I hold still, my gaze fixed on the black oval that is his face. I have already resigned myself to death, so I am prepared for it. In truth, I’ve been ready to die these past nineteen years, and with a slash of the blade, he’ll free me at last to join my husband, a reunion that I have put off only because of this unfinished business. What I feel now isn’t fear but regret that I have failed. That this man will never feel my sword’s bite against his own throat.
“That night, in the Red Phoenix, there was a witness,” he says. “Who was it?”
“Do you really think I would tell you?”
“So someone was there.”
“And will never forget.”
The sword digs deeper into my neck. “Tell me the name.”
“You’re going to kill me anyway. Why should I?”
A long pause, then he lifts the blade from my skin. “Let’s make a deal,” he says calmly. “You tell me who this witness is. And I’ll tell you what happened to your daughter.”
I try to process what he’s just said, but the darkness suddenly spins
around me and the floor seems to be dissolving beneath my feet. He sees my confusion and he laughs.
“You had no idea, did you, that this was always about her. Laura, wasn’t that her name? She was about fourteen years old. I remember her, because she was the first one I got to choose. Pretty little thing. Long black hair, skinny hips. And so trusting. It wasn’t hard to talk her into the car. She was carrying all those heavy books and her violin, and was grateful for the ride home. It was all so easy, because I was a friend.”
“I don’t believe you.”
“Why would I lie?”
“Then tell me where she is.”
“First tell me who the witness is. Tell me who was in the Red Phoenix. Then I’ll tell you what happened to Laura.”

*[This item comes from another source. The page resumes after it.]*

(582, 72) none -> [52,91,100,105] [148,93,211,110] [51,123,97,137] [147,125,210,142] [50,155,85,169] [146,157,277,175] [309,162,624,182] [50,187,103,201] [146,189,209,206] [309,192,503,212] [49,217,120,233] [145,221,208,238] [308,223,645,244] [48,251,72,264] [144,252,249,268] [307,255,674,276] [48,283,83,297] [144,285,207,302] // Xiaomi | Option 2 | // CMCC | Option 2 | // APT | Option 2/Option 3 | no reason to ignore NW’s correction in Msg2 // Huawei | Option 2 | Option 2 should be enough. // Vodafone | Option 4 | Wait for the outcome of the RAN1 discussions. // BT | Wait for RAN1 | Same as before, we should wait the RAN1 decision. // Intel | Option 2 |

I am still struggling with this revelation, trying to understand why this man knows my daughter’s fate. She disappeared two years before my husband died in the shooting. I never imagined any connection between the events. I had believed that fate simply delivered a double blow, a karmic punishment for some cruelty I’d committed in a past lifetime.

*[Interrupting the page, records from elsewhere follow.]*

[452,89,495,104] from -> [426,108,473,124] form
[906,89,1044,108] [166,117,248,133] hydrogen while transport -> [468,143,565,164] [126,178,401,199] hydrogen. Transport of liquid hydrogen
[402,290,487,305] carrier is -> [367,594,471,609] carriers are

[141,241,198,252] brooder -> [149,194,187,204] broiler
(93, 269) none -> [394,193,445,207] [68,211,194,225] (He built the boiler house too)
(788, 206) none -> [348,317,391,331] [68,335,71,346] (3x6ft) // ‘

“She was such a talented girl,” the smooth voice says. “That first day we rehearsed, I knew she was the one I wanted. Vivaldi’s Concerto for Two Violins. Do you remember her practicing that piece?”
His words are like a blast that hurls shrapnel through my heart because I know now that he’s telling the truth. He heard my daughter play. He knows what happened to her.
“Tell me the name of the witness,” he says.
“This is all I’ll tell you,” I say quietly. “You are a dead man.”
The blow comes without warning, so violent that it whips my head backward and my skull slams against the wall. Through the roaring in my ears I hear him speaking to me, words that I don’t want to hear.
“She lasted seven, maybe eight weeks. Longer than the others. She looked delicate, but oh, she was strong. Think of it, Mrs. Fang. For two whole months, while the police were searching for her, she was still alive. Begging to go home to her mommy.”
My control shatters. I cannot stop the tears, cannot suppress the sobs that rack my body. They sound like an animal’s howls of pain, wild and alien.